Today I'm happy with the process of living, simple is good with understanding of myself comes acceptance of others. Have a cool day.

Friday, August 15, 2008

Two Fine Days




What do you do with a month of bad weather , no two months of bad weather. I try to hold my form and fitness with gym work outs and swimming.
Today is the second time since I last wrote I've made it to the wall. What happened? Ive linked the start with the first bolt and I'm now happy on the flake. But to my horror,disappointment Ive lost strength and stamina. I found that I had to rest longer and had real problems starting back from a fall. Even with regular exercise Ive lost arm strength alarmingly, I don't know how as Ive been hammering the arms and concentrating on loosing weight. In fact Ive dropped 5 kilos.
On a high the sun was out and it was hot out of the wind took a couple of photos to remeber what the sun was like.

Sunday, July 13, 2008

Start Complete


After a wet week I got to climb today (Sunday). The day dawned fine and sunny, so I was able to work on the new start to the wall.
After setting the anchor and warming up I went for it. The first attempt was really smooth with all the moves of the start sequence going very well. I found myself looking straight at the first bolt when I fell. After releasing the shunt and starting again I nailed the sequence.

What was a surprise was the way it just flowed. I repeated it until I was pumped out and hopefully it is committed to memory.

Very very happy stoked!!! I'm now back to the line of six months ago but much happer.

Sunday, June 22, 2008

A Day Away

Spent the day in the mountains, it was my first trip this season. Just wanted to test my fitness and test some new gear and ideas. There was little snow, but man what a fantastic day. The sky was so blue.






Worked on two equipment tests. One was the way I laced my plastics. The inner is left loose. The outer is now tightened but skipping the last d-ring on the instep before the lock-off ring (see photo). Major break through! Warm feet all day and no pressure point pain.














Secondly, I've reduced the layers to a Helly Hansen Lifa top with a Therma Tech second layer jacket. Thereby reducing layers by one. Now if I'm climbing and it's cold I put one more layer on being a Gore shell. This traps the heat and allows moisture to breath out. When I stop for any period I put a down jacket straight over the top. Now when walking or climbing the layers are light warm, and removing moisture, allowing greater ease of movement.
Checked out several new climbs with a bit more snow and ice, they look very exciting. Check out the photo.



Sunday, June 15, 2008

Paying the Price



Got up late today not feeling the best. I'm tired from the weekend and now paying the price for doing to much yesterday. I kind of knew that I was pushing to hard but sometimes you just have to override that little voice in your head.

__________________________________________________

> _Exercise task a_: Copy the plant entries from the line containing "collector number: 82441" through the line containing "elevation (m): 300", keeping each line identical.
The plant entries and the climbing journal above have no connection to each other.

> _Records supplied_:
__________________________________________________

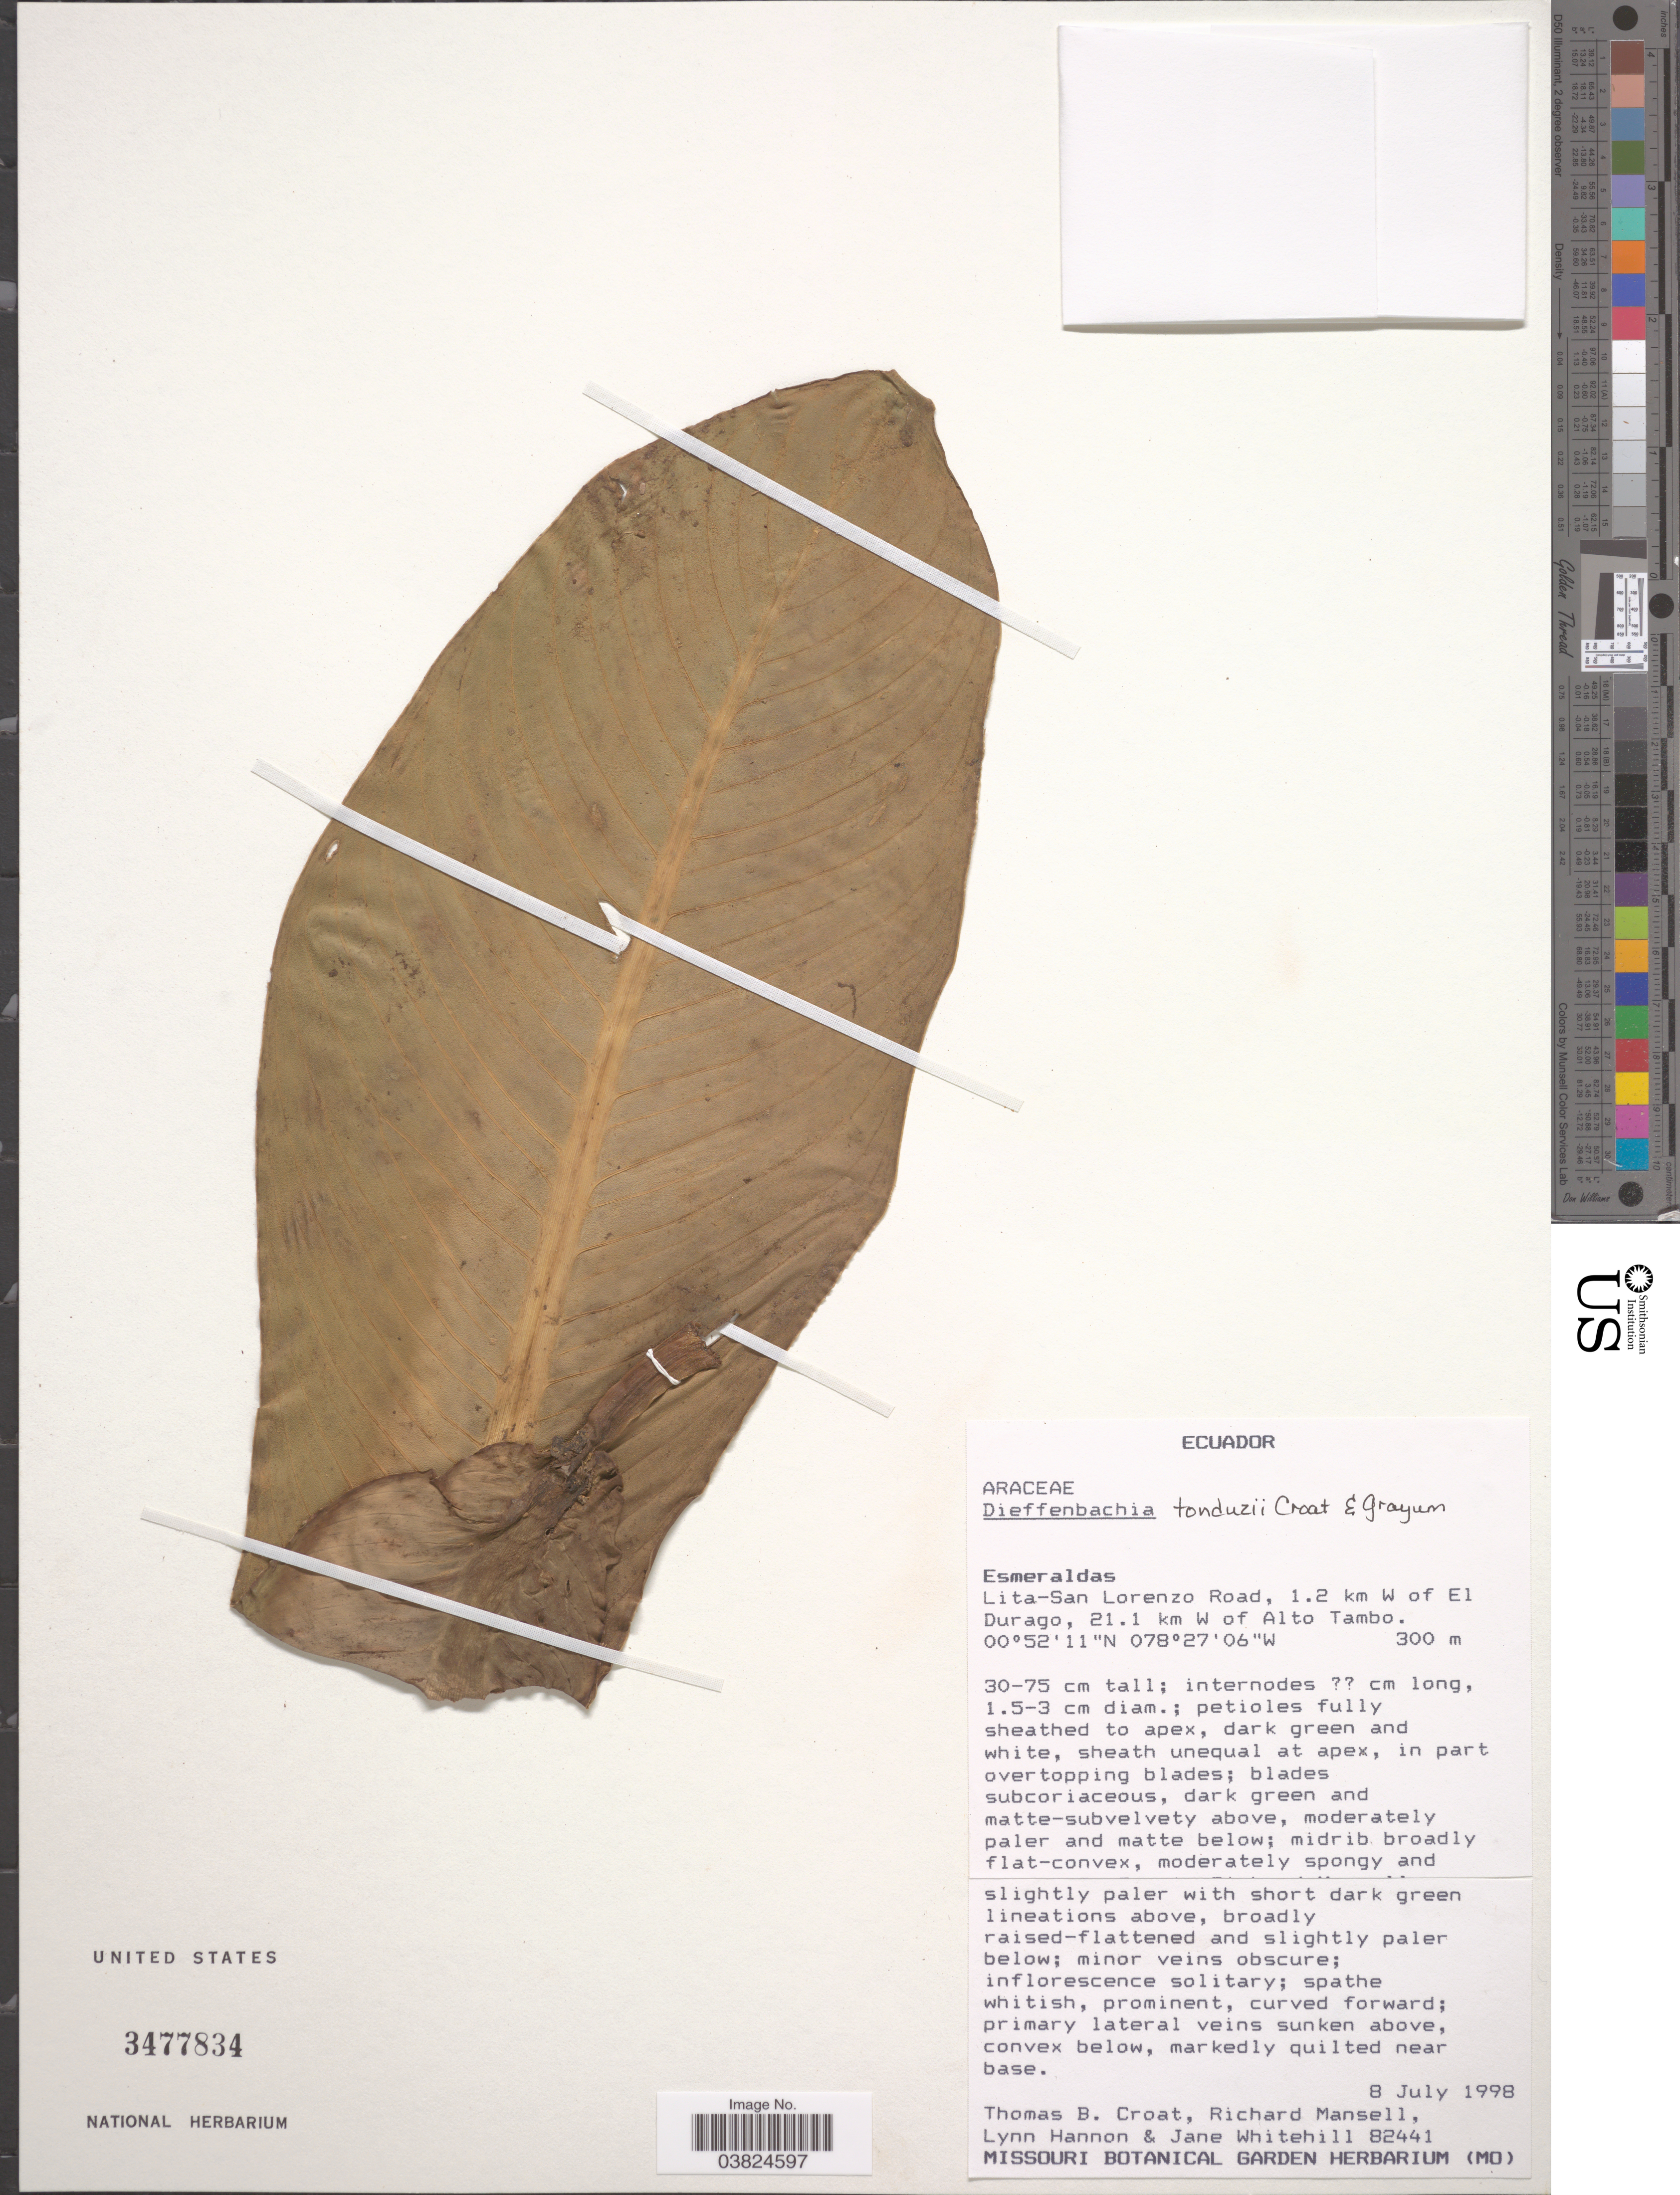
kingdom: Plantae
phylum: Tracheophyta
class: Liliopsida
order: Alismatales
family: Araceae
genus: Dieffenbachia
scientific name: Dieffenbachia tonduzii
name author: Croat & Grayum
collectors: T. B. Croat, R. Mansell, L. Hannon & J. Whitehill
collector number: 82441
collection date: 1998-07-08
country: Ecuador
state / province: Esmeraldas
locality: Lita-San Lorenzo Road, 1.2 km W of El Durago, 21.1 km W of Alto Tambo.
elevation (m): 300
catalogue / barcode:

__________________________________________________

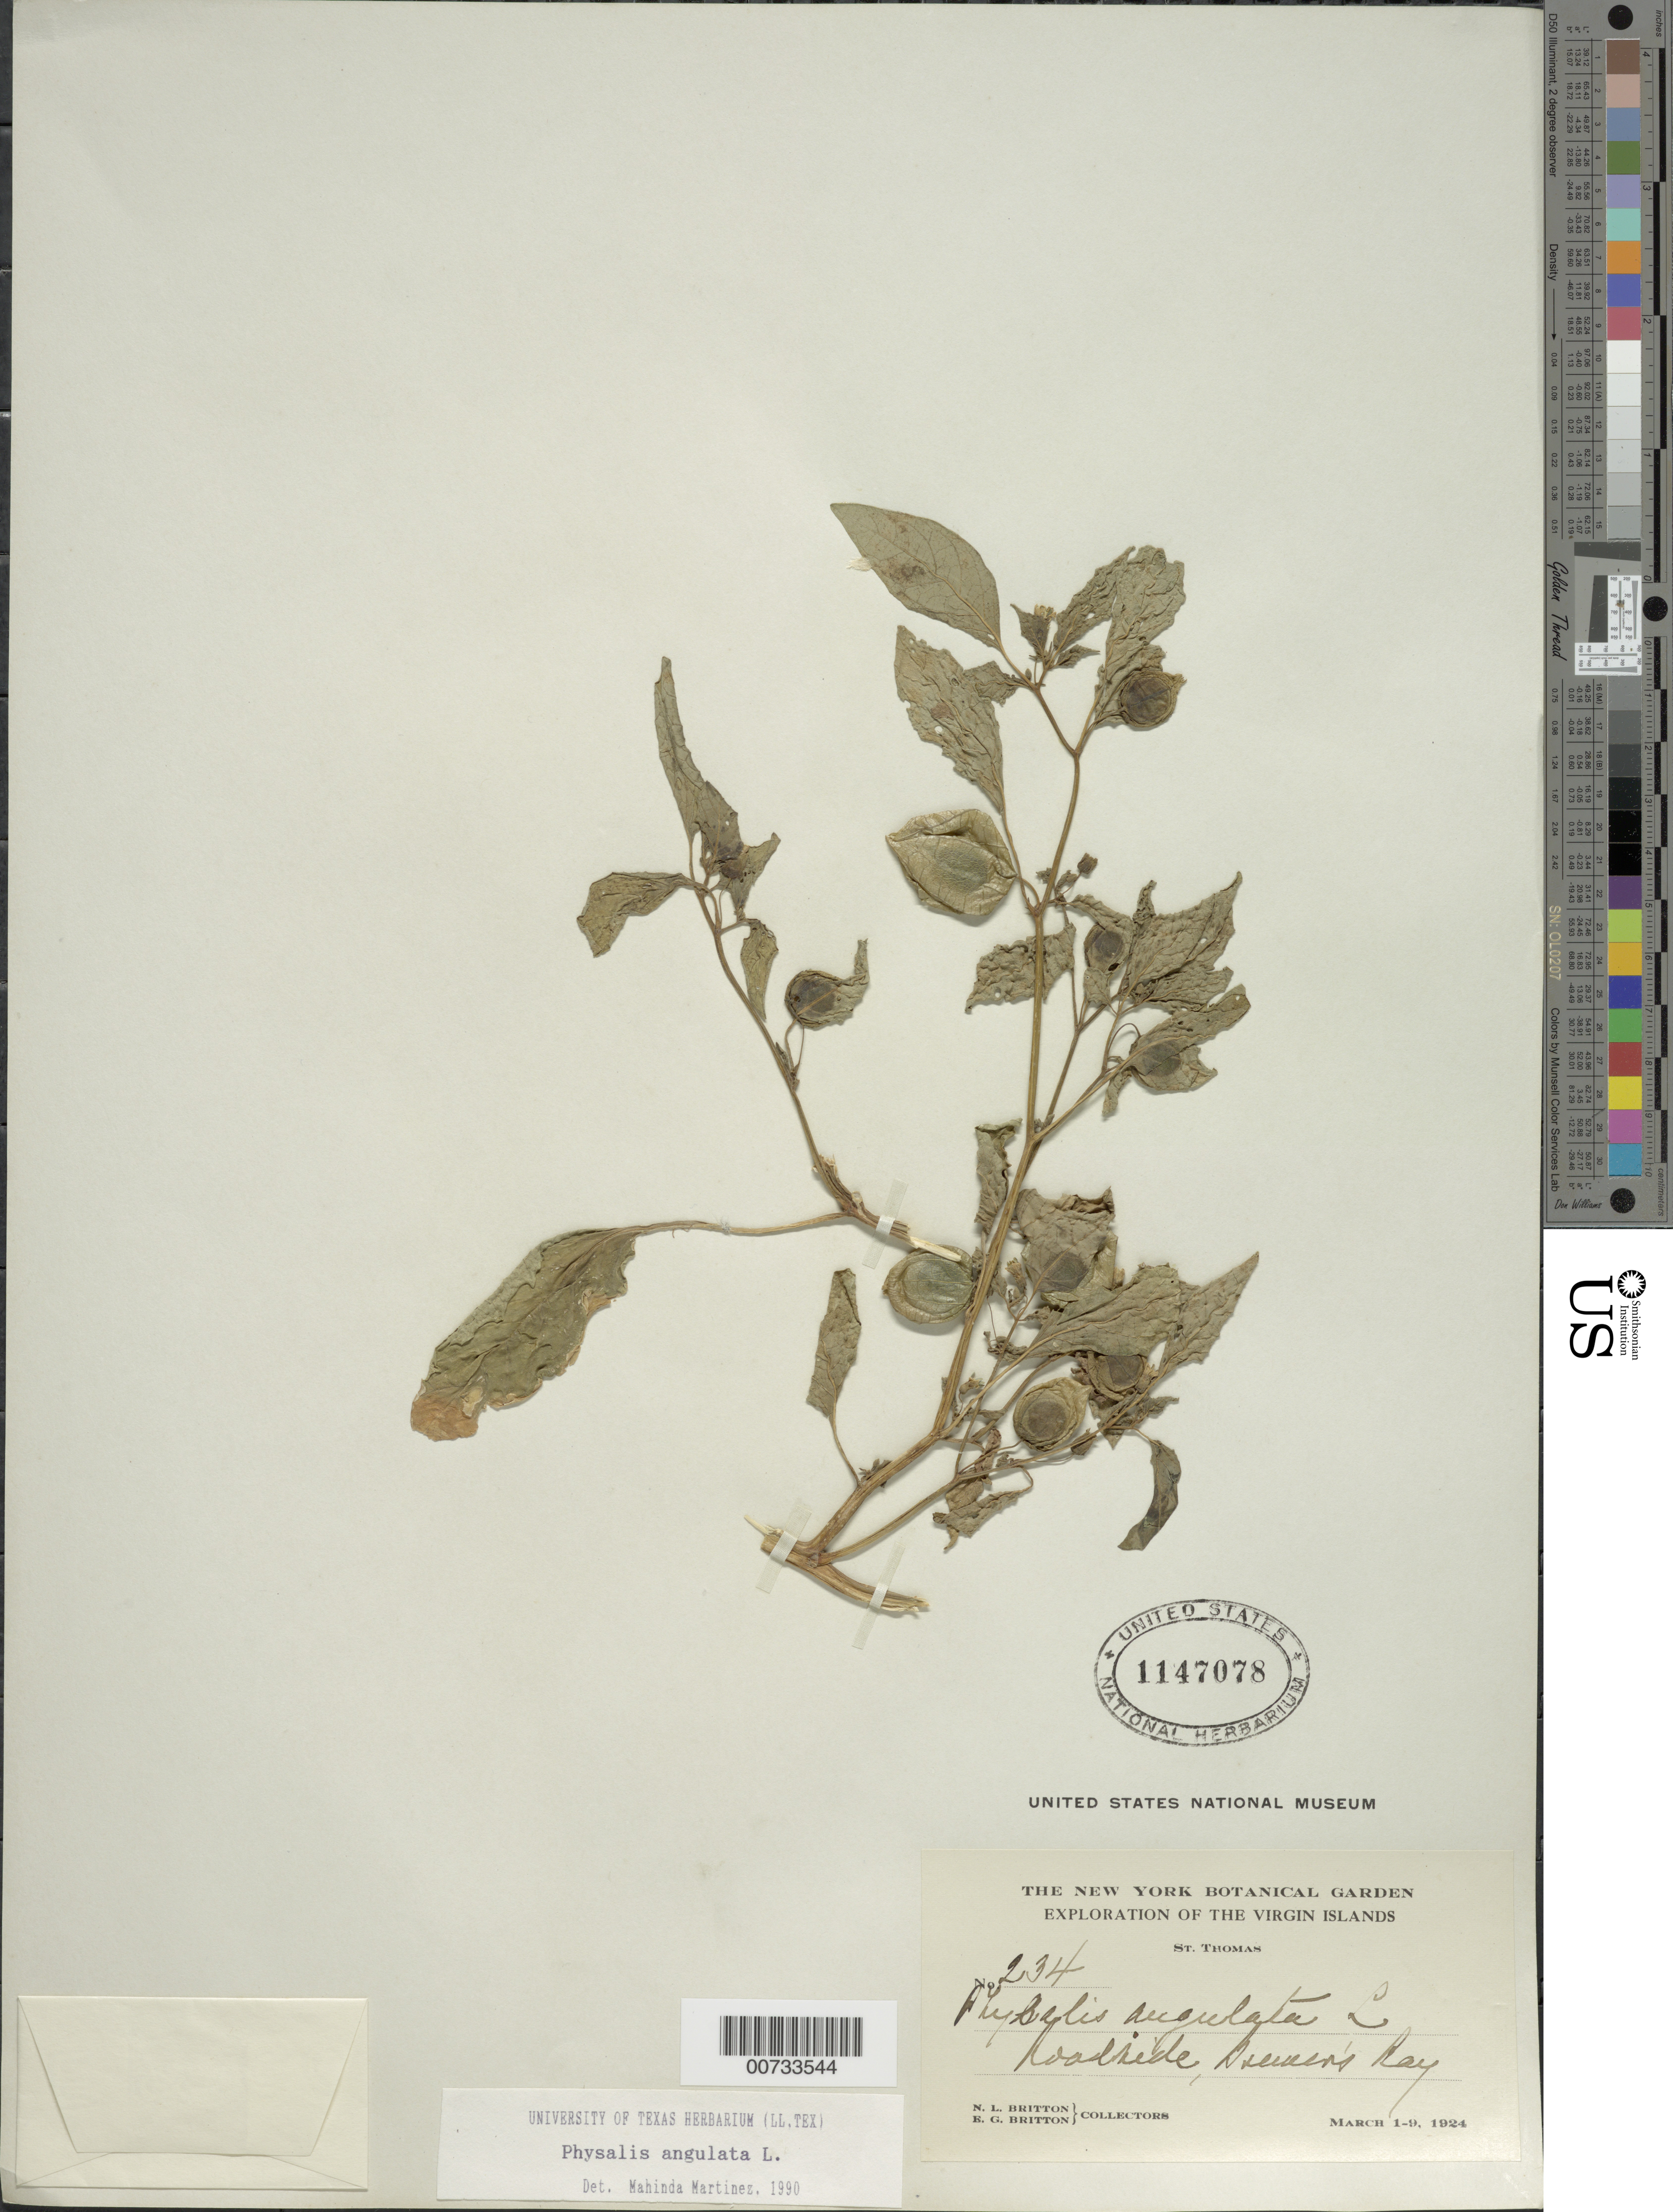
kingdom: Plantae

__________________________________________________

> _Exercise task b_: Condense the climbing journal paragraph that begins "Secondly, I've reduced the layers" into a short list that keeps its main facts.

> _Response a_:
collector number: 82441
collection date: 1998-07-08
country: Ecuador
state / province: Esmeraldas
locality: Lita-San Lorenzo Road, 1.2 km W of El Durago, 21.1 km W of Alto Tambo.
elevation (m): 300

> _Response b_:
- Base clothing is now a Helly Hansen Lifa top and a Therma Tech second-layer jacket, one layer fewer than before.
- When climbing in the cold, a Gore shell goes on as well. It traps heat and lets moisture breathe out.
- During any stop, a down jacket goes straight over the top.
- While walking or climbing, the layers stay light and warm, remove moisture, and allow easier movement.